### Work order
Display each line of the material below that contains the word "this".

### Available data
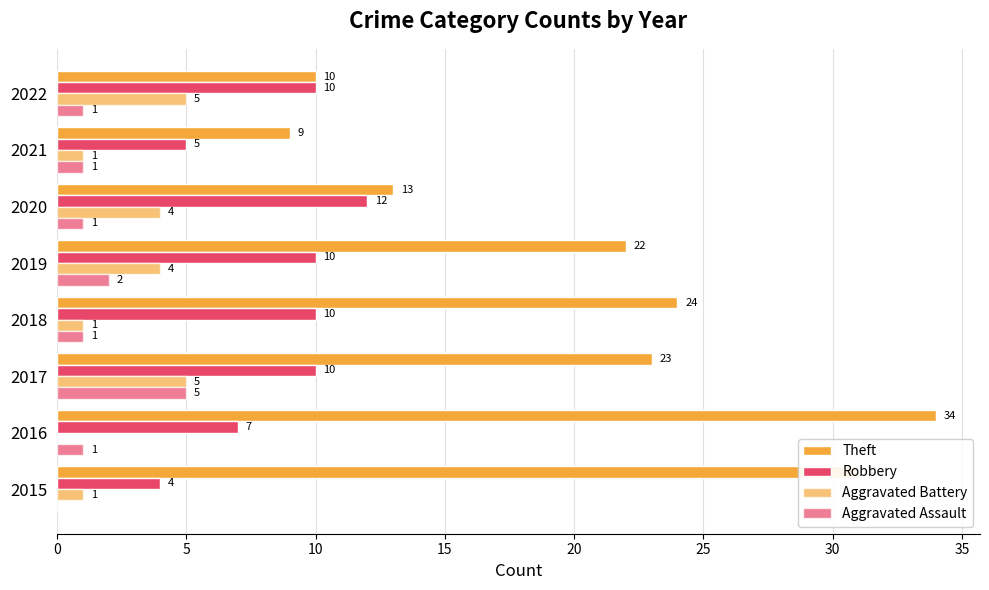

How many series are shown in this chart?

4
--
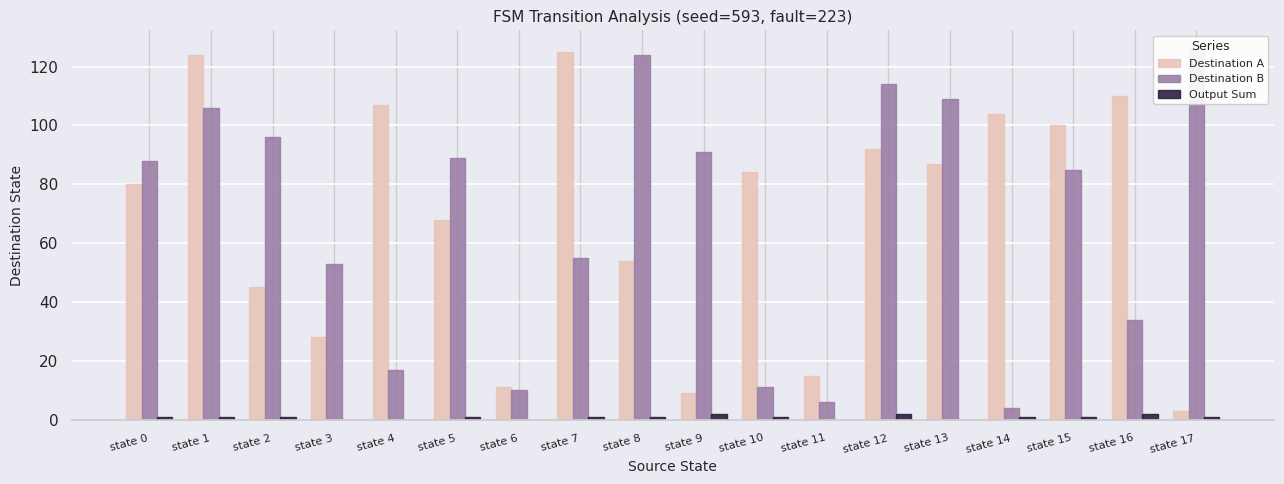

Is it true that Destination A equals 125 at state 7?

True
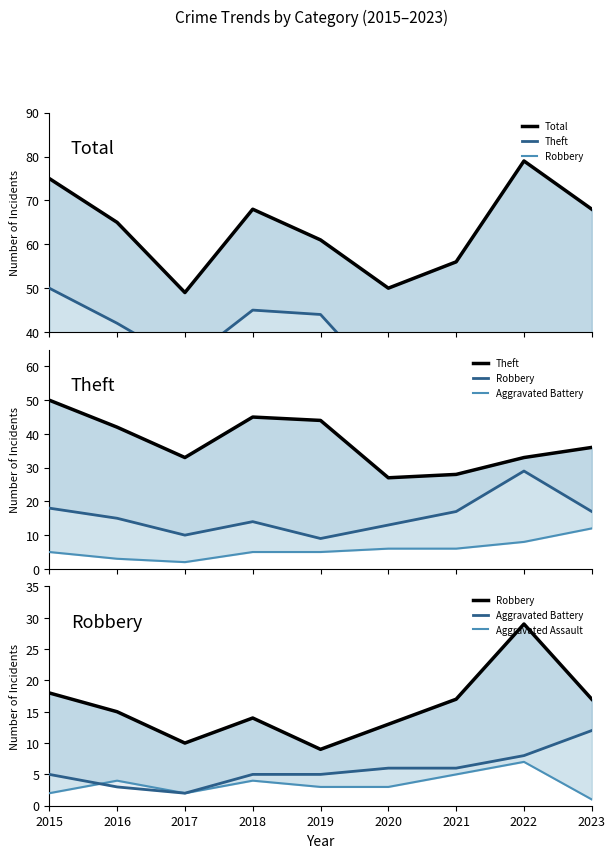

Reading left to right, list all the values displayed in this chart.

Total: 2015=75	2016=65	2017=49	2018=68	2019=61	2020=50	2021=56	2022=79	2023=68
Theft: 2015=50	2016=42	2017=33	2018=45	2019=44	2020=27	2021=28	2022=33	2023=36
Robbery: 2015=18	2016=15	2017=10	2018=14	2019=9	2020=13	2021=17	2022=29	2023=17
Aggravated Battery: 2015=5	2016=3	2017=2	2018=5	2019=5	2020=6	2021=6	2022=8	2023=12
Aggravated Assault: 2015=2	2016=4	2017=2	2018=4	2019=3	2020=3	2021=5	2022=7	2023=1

### The answer
How many series are shown in this chart?
Reading left to right, list all the values displayed in this chart.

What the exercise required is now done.